Some state Democratic leaders had hoped that a narrow Colbert Busch loss would show S.C. Democrats can be competitive with Republicans in a GOP-dominated district – hope Democrats will need next year for state Sen. Vincent Sheheen’s expected rematch against first-term Republican Gov. Nikki Haley.
But Democrats have nothing to crow about after failing to beat Sanford, a damaged candidate who lost the backing of the Republican National Congressional Committee at one point in the 1st District campaign, said Don Fowler, a former Democratic National Committee chairman from South Carolina.
“A loss is a loss is a loss,” he said.
S.C. GOP chairman Chad Connelly said 1st District voters marked the path for other S.C. voters to follow next year.
“The Democrats wanted this bad. They wanted to start the narrative that they could gain a foothold in South Carolina,” Connelly said. “Vince Sheheen has got to be the most discouraged guy in South Carolina.”
Citadel political scientist Scott Buchanan said S.C. voters should not read too much into Tuesday’s results when it comes to predicting the 2014 gubernatorial race. “This was a referendum on Mark Sanford,” Buchanan said.
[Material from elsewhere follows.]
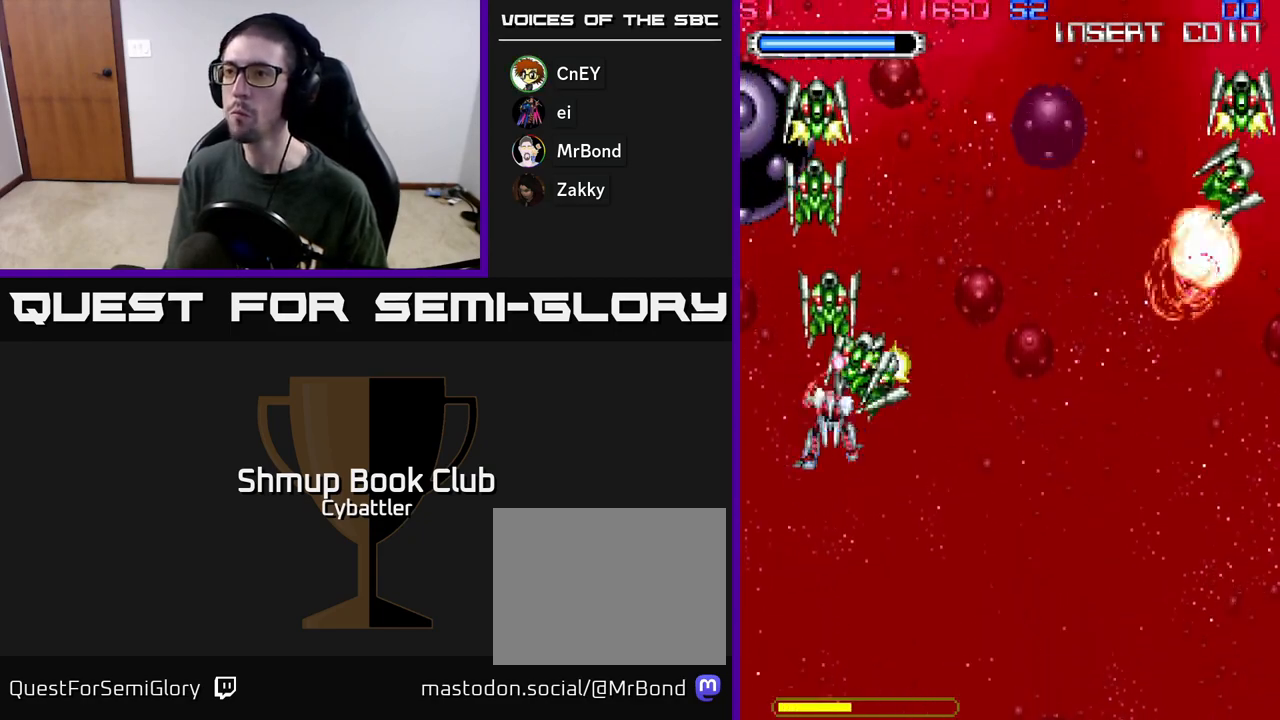
{"buttons": ["A"], "left_stick": "center", "right_stick": "center", "events": [[33, "DPAD_UP", "up"], [67, "DPAD_DOWN", "down"], [150, "DPAD_RIGHT", "down"], [250, "DPAD_RIGHT", "up"], [433, "DPAD_DOWN", "up"]]}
But, Buchanan added, Democrats lost a golden opportunity in Tuesday’s contest, which saw Democrats and Colbert Busch outspend Sanford and Republicans. During the campaign, Sanford had to answer questions about secretly leaving the country while governor in 2009 to see his Argentinian lover, who is now his fiancee, and paying $74,000 in ethics fines.
“The only reason Colbert Busch has been in this is Mark Sanford,” Buchanan said. “With all the money they (Democrats’) spent, this is very demoralizing. This was the Democrats’ chance of a decade to capture this seat.”
While Colbert Busch was a political newcomer who did not have a record to attack, 1st District voters were concerned she was too risky to send to Washington as their representative, GOP consultant Whetsell said.
Sanford needs to thank Colbert Busch for agreeing to only one debate and making fewer public appearances than the ex-governor, Whetsell said. “Her effort to run the clock out gave Mark Sanford an opportunity to make this race something other that his peccadilloes.”
Not even Colbert Busch’s famous brother, TV star Stephen Colbert, could push her into the U.S. House. He hosted three fundraisers and endorsed her on his Comedy Central show, “The Colbert Report.”
Sanford should not face a major Republican challenge in 2014 after beating 15 competitors in the GOP primary.
He must, however, avoid further problems with his ex-wife, Jenny, political observers said. News last month that Sanford is scheduled to go to family court Thursday over a trespassing allegation at his ex-wife’s Sullivan’s Island home hit him hard in polls.
But that deficit ebbed as Sanford hammered Lowcountry voters with his economic message.
“He managed to get Republicans to forgive him,” University of South Carolina professor Mark Tompkins said. “Withstanding all the challenges he faced, he should be able to hang on to the seat.”